◆ AIM OF THE EXERCISE
Please copy every line from the following entries in which the word "Россия" appears.

◆ Items from a dataset
* * *

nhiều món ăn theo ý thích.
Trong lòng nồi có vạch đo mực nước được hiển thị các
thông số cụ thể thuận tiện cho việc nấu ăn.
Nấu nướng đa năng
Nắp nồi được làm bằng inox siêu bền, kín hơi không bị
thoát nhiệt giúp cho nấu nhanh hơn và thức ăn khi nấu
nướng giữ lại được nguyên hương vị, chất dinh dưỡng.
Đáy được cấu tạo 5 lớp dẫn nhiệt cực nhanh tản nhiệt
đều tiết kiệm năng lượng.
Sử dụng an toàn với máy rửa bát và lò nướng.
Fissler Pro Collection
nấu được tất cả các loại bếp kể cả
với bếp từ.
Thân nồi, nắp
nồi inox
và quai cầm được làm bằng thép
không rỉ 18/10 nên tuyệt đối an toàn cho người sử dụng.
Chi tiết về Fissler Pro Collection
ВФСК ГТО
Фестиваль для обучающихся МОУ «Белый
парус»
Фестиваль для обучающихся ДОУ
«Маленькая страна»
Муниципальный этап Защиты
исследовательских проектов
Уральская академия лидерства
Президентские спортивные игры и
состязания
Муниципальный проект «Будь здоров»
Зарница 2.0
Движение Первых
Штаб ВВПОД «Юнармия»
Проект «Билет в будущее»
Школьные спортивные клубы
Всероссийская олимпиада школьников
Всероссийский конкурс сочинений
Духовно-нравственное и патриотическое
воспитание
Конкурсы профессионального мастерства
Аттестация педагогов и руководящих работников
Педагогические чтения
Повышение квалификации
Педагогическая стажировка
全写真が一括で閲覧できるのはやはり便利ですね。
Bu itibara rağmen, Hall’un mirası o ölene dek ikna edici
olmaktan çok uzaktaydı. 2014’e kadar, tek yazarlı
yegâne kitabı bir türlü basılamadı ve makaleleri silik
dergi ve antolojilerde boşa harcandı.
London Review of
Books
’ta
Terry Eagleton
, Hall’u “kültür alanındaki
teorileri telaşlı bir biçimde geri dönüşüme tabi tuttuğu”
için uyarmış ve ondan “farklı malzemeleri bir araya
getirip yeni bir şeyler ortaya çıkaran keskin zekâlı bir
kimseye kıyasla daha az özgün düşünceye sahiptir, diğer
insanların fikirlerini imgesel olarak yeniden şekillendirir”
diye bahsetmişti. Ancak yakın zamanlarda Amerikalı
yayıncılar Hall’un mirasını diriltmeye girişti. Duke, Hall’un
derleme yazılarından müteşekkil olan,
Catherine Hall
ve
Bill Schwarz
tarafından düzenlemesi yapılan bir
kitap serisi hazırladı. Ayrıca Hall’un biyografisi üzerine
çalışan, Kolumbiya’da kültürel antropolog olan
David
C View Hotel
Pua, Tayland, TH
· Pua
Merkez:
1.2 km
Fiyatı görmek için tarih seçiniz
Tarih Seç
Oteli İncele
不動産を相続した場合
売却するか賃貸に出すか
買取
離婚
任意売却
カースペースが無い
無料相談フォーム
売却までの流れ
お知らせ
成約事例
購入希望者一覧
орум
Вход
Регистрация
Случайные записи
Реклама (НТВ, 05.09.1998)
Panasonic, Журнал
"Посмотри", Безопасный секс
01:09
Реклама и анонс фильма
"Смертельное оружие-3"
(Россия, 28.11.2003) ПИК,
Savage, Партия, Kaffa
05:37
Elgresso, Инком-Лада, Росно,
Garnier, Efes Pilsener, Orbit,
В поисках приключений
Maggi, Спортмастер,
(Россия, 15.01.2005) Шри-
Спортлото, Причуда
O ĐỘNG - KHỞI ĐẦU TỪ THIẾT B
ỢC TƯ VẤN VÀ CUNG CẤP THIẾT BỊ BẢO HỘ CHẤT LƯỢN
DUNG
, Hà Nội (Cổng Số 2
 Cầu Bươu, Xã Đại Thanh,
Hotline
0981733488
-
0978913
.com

* * *

◆ ANSWER TO THIS PROBLEM
(Россия, 28.11.2003) ПИК,
(Россия, 15.01.2005) Шри-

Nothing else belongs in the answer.